Of course, the decision not to force Tesla to settle to an antifraud charge may have resulted from the give-and-take in the settlement negotiation. But it may also reflect a philosophical shift at the SEC, away from the “broken windows” enforcement policy of the past toward a more tailored approach to fit the circumstances. The SEC may have been satisfied to hold the individual actor (Musk) accountable with a fraud charge, but permit the Company to settle to a non-scienter controls charge focused on preventing future violations and to continue being led by its founder and CEO. True, the Company itself paid a $20 million penalty, but this may have been the SEC’s reaction to the Tesla Board’s conduct both before and after Musk’s offending tweet. This tailored approach to enforcement would fit with recent public remarks by SEC Chair Jay Clayton and Enforcement co-Chief Steve Peikin about the SEC’s desire to ensure individual accountability but also be mindful of not inflicting gratuitous harm on shareholders of public companies. Interestingly, Tesla’s consent to the judgment explicitly bars it from seeking reimbursement of the civil penalty, but Musk has indicated that he will purchase $20 million worth of stock from Tesla in the company’s next open trading window, which will arguably soften the impact on Tesla of the civil penalty.

The specific charge against Tesla was thus failure to maintain disclosure controls and procedures (DCPs) as required by Exchange Act Rule 13a-15. The application of Rule 13a-15 to the Tesla situation might not seem obvious, because DCPs are defined as relating specifically to Exchange Act filings. Here there were no Exchange Act filings, and since Musk’s assertions were found to be false and misleading it is hard to argue there should have been Exchange Act filings. There was also no violation of Regulation FD, since Musk’s Twitter account was an identified channel for disclosures pursuant to Regulation FD. Nevertheless, the rule requiring DCPs provided a basis for the SEC to impose undertakings designed to prevent future violations.

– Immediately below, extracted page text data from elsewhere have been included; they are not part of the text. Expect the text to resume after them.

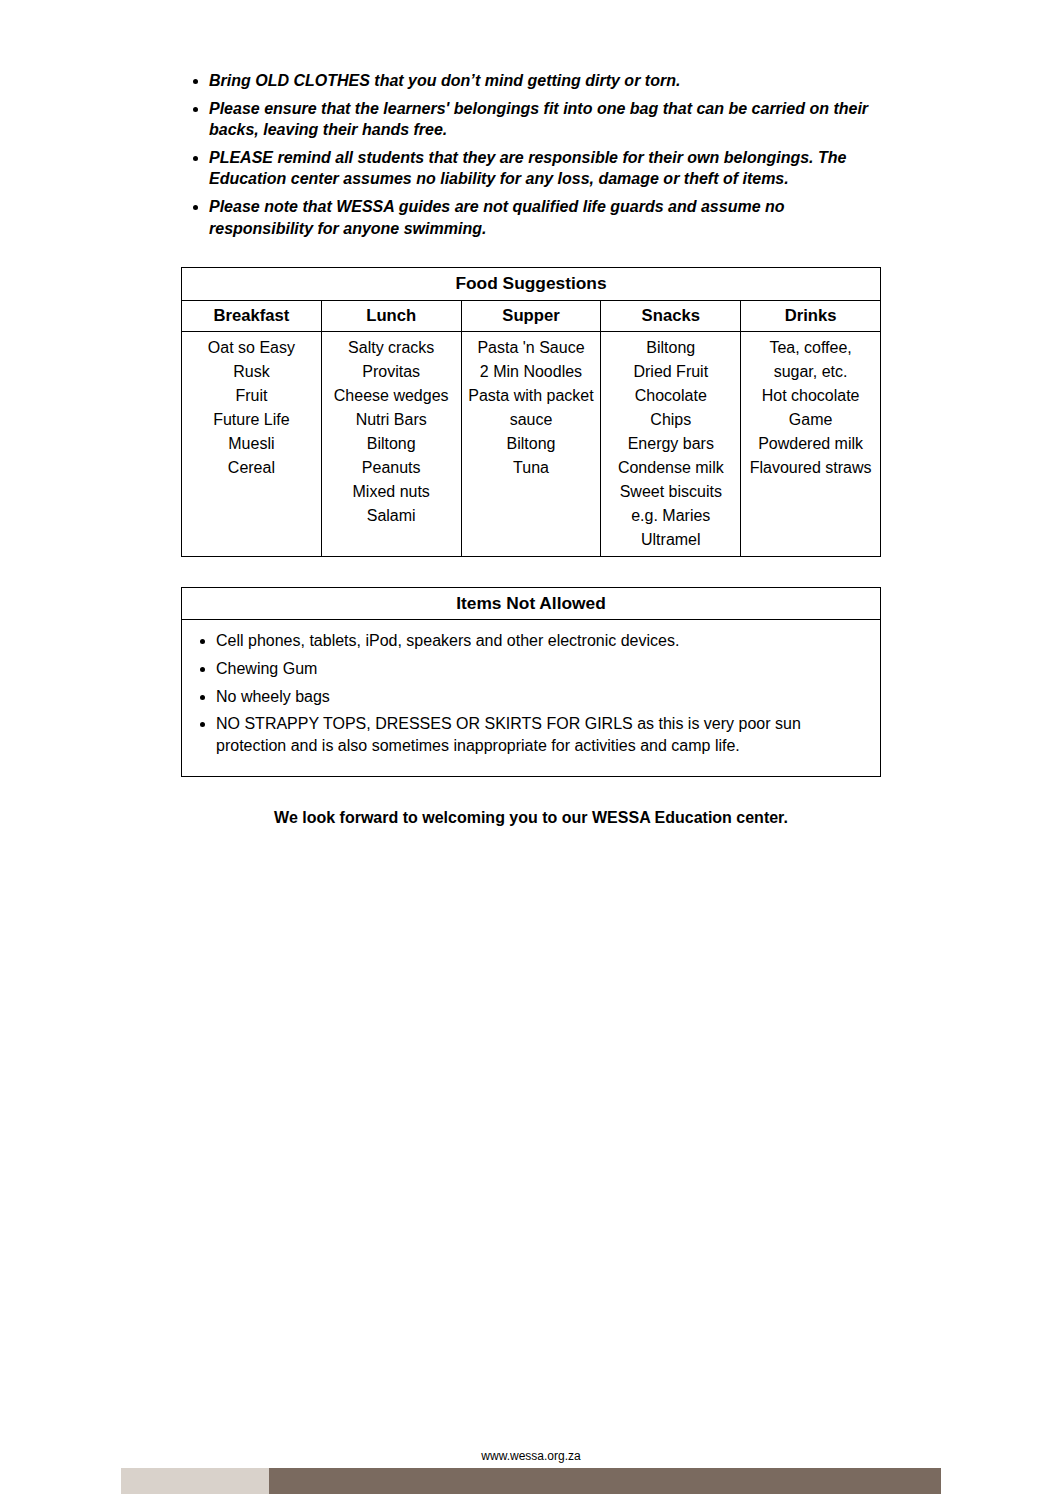Bring OLD CLOTHES that you don’t mind getting dirty or torn.
Please ensure that the learners' belongings fit into one bag that can be carried on their backs, leaving their hands free.
PLEASE remind all students that they are responsible for their own belongings. The Education center assumes no liability for any loss, damage or theft of items.
Please note that WESSA guides are not qualified life guards and assume no responsibility for anyone swimming.
Food Suggestions
| Breakfast | Lunch | Supper | Snacks | Drinks |
| --- | --- | --- | --- | --- |
| Oat so Easy Rusk Fruit Future Life Muesli Cereal | Salty cracks Provitas Cheese wedges Nutri Bars Biltong Peanuts Mixed nuts Salami | Pasta 'n Sauce 2 Min Noodles Pasta with packet sauce Biltong Tuna | Biltong Dried Fruit Chocolate Chips Energy bars Condense milk Sweet biscuits e.g. Maries Ultramel | Tea, coffee, sugar, etc. Hot chocolate Game Powdered milk Flavoured straws |
| Items Not Allowed |
| --- |
| Cell phones, tablets, iPod, speakers and other electronic devices. Chewing Gum No wheely bags NO STRAPPY TOPS, DRESSES OR SKIRTS FOR GIRLS as this is very poor sun protection and is also sometimes inappropriate for activities and camp life. |
We look forward to welcoming you to our WESSA Education center.
www.wessa.org.za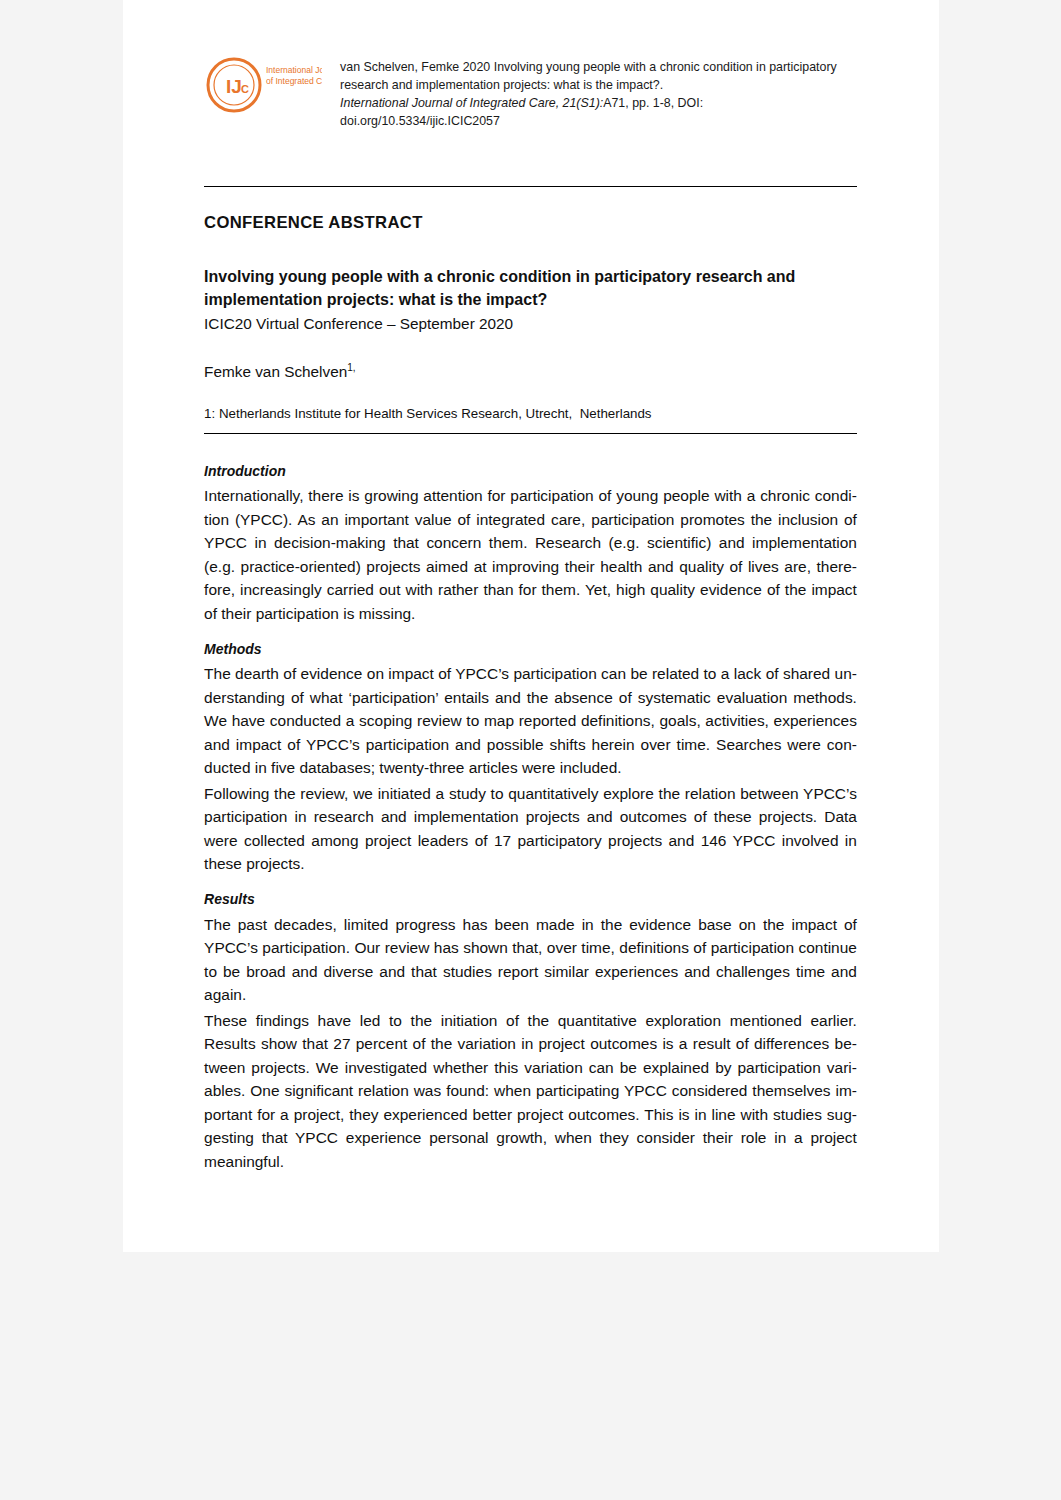IJ C International Journal of Integrated Care
van Schelven, Femke 2020 Involving young people with a chronic condition in participatory research and implementation projects: what is the impact?.
International Journal of Integrated Care, 21(S1): A71, pp. 1-8, DOI: doi.org/10.5334/ijic.ICIC2057
CONFERENCE ABSTRACT
Involving young people with a chronic condition in participatory research and implementation projects: what is the impact?
ICIC20 Virtual Conference – September 2020
Femke van Schelven1,
1: Netherlands Institute for Health Services Research, Utrecht, Netherlands
Introduction
Internationally, there is growing attention for participation of young people with a chronic condition (YPCC). As an important value of integrated care, participation promotes the inclusion of YPCC in decision-making that concern them. Research (e.g. scientific) and implementation (e.g. practice-oriented) projects aimed at improving their health and quality of lives are, therefore, increasingly carried out with rather than for them. Yet, high quality evidence of the impact of their participation is missing.
Methods
The dearth of evidence on impact of YPCC’s participation can be related to a lack of shared understanding of what ‘participation’ entails and the absence of systematic evaluation methods. We have conducted a scoping review to map reported definitions, goals, activities, experiences and impact of YPCC’s participation and possible shifts herein over time. Searches were conducted in five databases; twenty-three articles were included.
Following the review, we initiated a study to quantitatively explore the relation between YPCC’s participation in research and implementation projects and outcomes of these projects. Data were collected among project leaders of 17 participatory projects and 146 YPCC involved in these projects.
Results
The past decades, limited progress has been made in the evidence base on the impact of YPCC’s participation. Our review has shown that, over time, definitions of participation continue to be broad and diverse and that studies report similar experiences and challenges time and again.
These findings have led to the initiation of the quantitative exploration mentioned earlier. Results show that 27 percent of the variation in project outcomes is a result of differences between projects. We investigated whether this variation can be explained by participation variables. One significant relation was found: when participating YPCC considered themselves important for a project, they experienced better project outcomes. This is in line with studies suggesting that YPCC experience personal growth, when they consider their role in a project meaningful.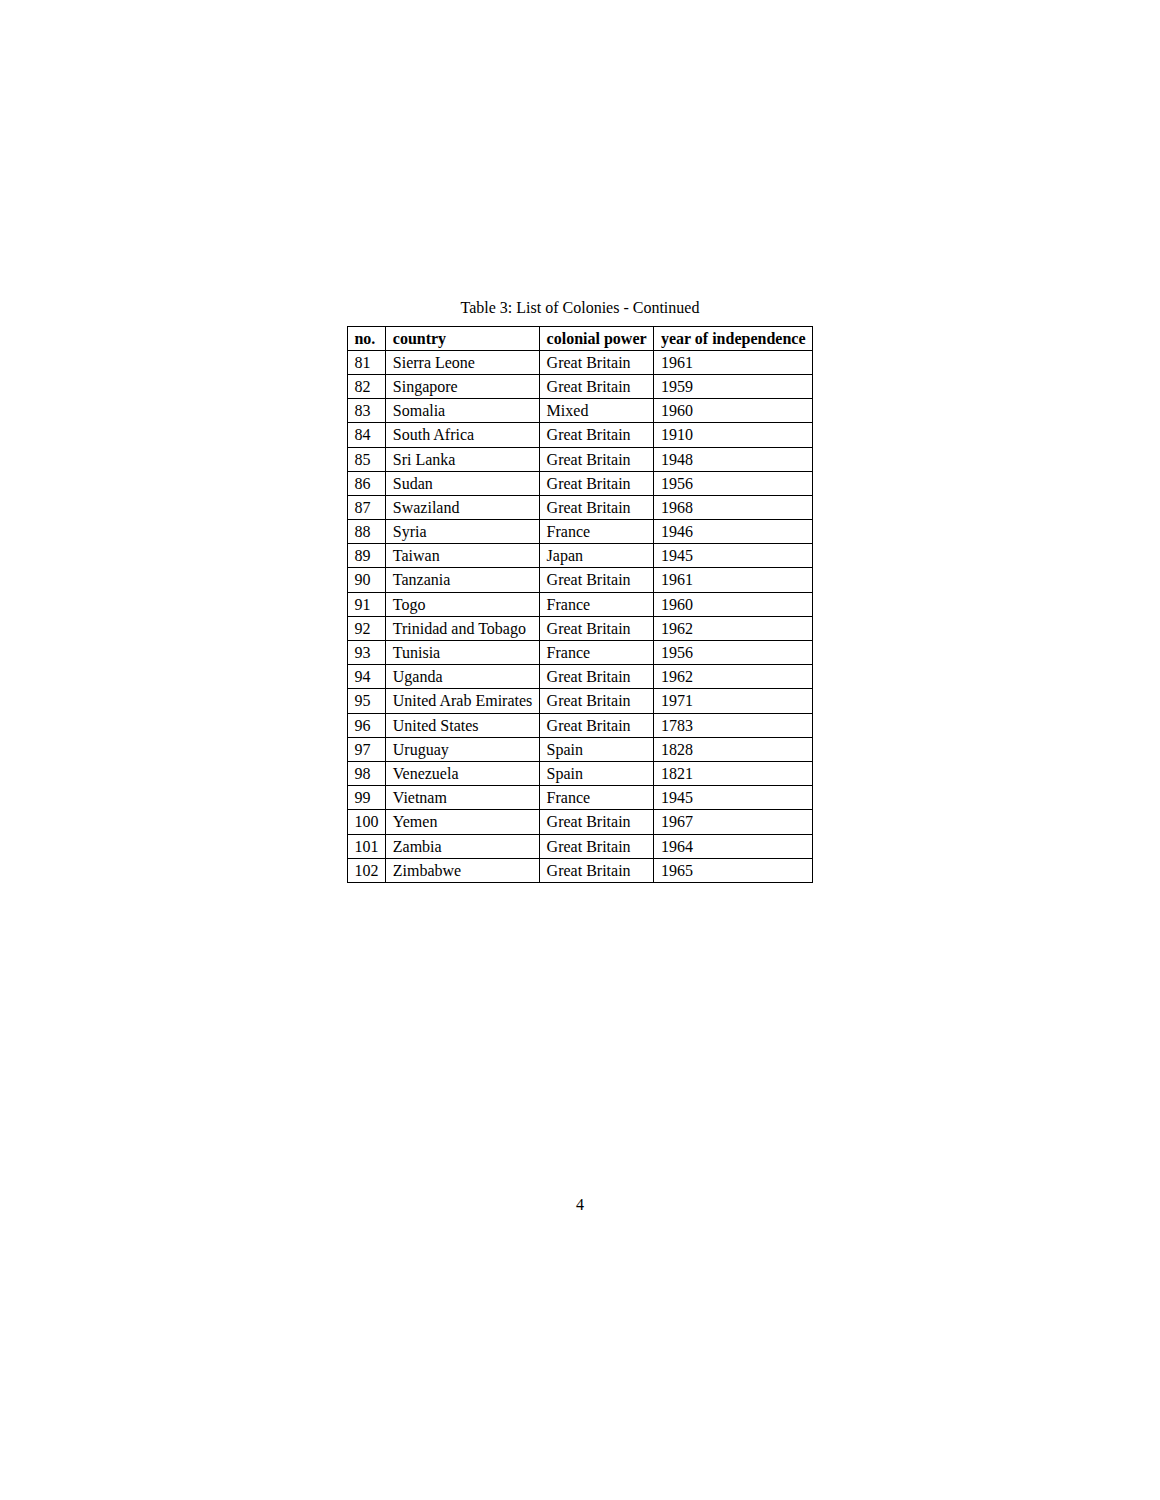Table 3: List of Colonies - Continued
| no. | country | colonial power | year of independence |
| --- | --- | --- | --- |
| 81 | Sierra Leone | Great Britain | 1961 |
| 82 | Singapore | Great Britain | 1959 |
| 83 | Somalia | Mixed | 1960 |
| 84 | South Africa | Great Britain | 1910 |
| 85 | Sri Lanka | Great Britain | 1948 |
| 86 | Sudan | Great Britain | 1956 |
| 87 | Swaziland | Great Britain | 1968 |
| 88 | Syria | France | 1946 |
| 89 | Taiwan | Japan | 1945 |
| 90 | Tanzania | Great Britain | 1961 |
| 91 | Togo | France | 1960 |
| 92 | Trinidad and Tobago | Great Britain | 1962 |
| 93 | Tunisia | France | 1956 |
| 94 | Uganda | Great Britain | 1962 |
| 95 | United Arab Emirates | Great Britain | 1971 |
| 96 | United States | Great Britain | 1783 |
| 97 | Uruguay | Spain | 1828 |
| 98 | Venezuela | Spain | 1821 |
| 99 | Vietnam | France | 1945 |
| 100 | Yemen | Great Britain | 1967 |
| 101 | Zambia | Great Britain | 1964 |
| 102 | Zimbabwe | Great Britain | 1965 |
4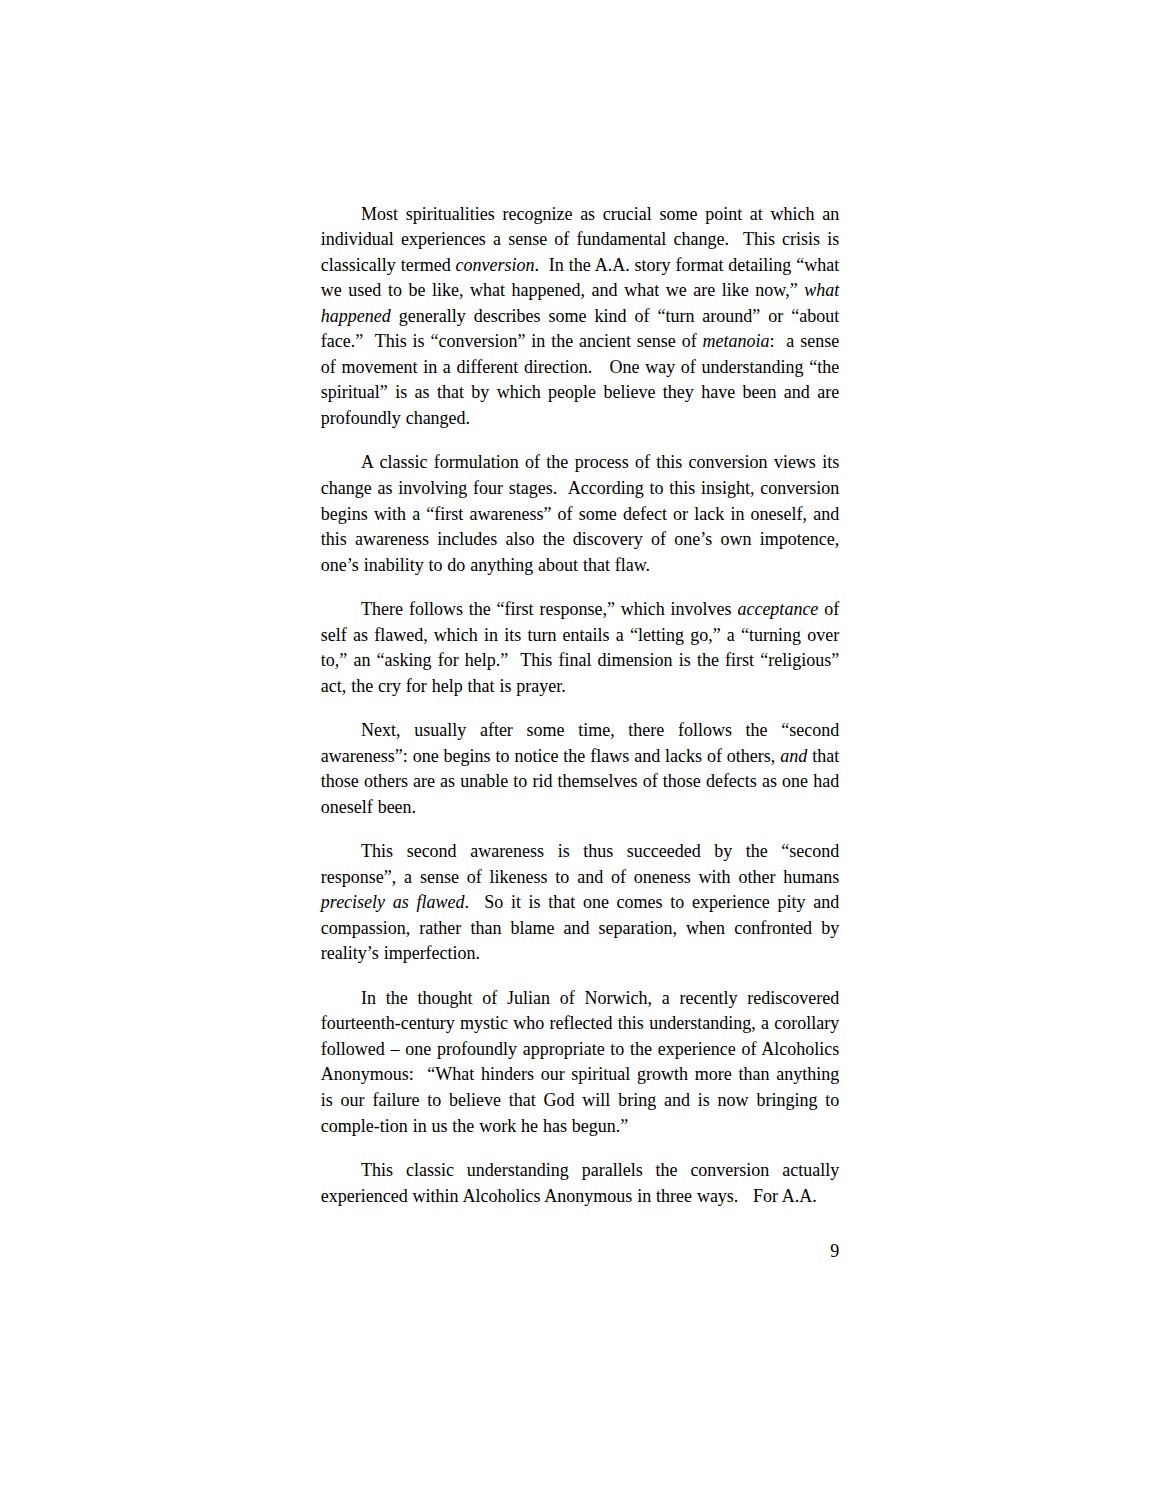Most spiritualities recognize as crucial some point at which an individual experiences a sense of fundamental change. This crisis is classically termed conversion. In the A.A. story format detailing “what we used to be like, what happened, and what we are like now,” what happened generally describes some kind of “turn around” or “about face.” This is “conversion” in the ancient sense of metanoia: a sense of movement in a different direction. One way of understanding “the spiritual” is as that by which people believe they have been and are profoundly changed.
A classic formulation of the process of this conversion views its change as involving four stages. According to this insight, conversion begins with a “first awareness” of some defect or lack in oneself, and this awareness includes also the discovery of one’s own impotence, one’s inability to do anything about that flaw.
There follows the “first response,” which involves acceptance of self as flawed, which in its turn entails a “letting go,” a “turning over to,” an “asking for help.” This final dimension is the first “religious” act, the cry for help that is prayer.
Next, usually after some time, there follows the “second awareness”: one begins to notice the flaws and lacks of others, and that those others are as unable to rid themselves of those defects as one had oneself been.
This second awareness is thus succeeded by the “second response”, a sense of likeness to and of oneness with other humans precisely as flawed. So it is that one comes to experience pity and compassion, rather than blame and separation, when confronted by reality’s imperfection.
In the thought of Julian of Norwich, a recently rediscovered fourteenth-century mystic who reflected this understanding, a corollary followed – one profoundly appropriate to the experience of Alcoholics Anonymous: “What hinders our spiritual growth more than anything is our failure to believe that God will bring and is now bringing to comple-tion in us the work he has begun.”
This classic understanding parallels the conversion actually experienced within Alcoholics Anonymous in three ways. For A.A.
9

It’s important to keep that in mind, in order to draw the right lessons from Tesla. There is no requirement, under Rule 13a-15 or otherwise, that every company must impose oversight and pre-approval on all communications by its officers. A company might decide, after evaluating the training and practices of its officers, that this is not necessary. But the Tesla case does provide a warning to companies as well as executives that, depending on the circumstances, additional guardrails in the form of policies, procedures or enhanced controls might be necessary based on specific, identifiable risks.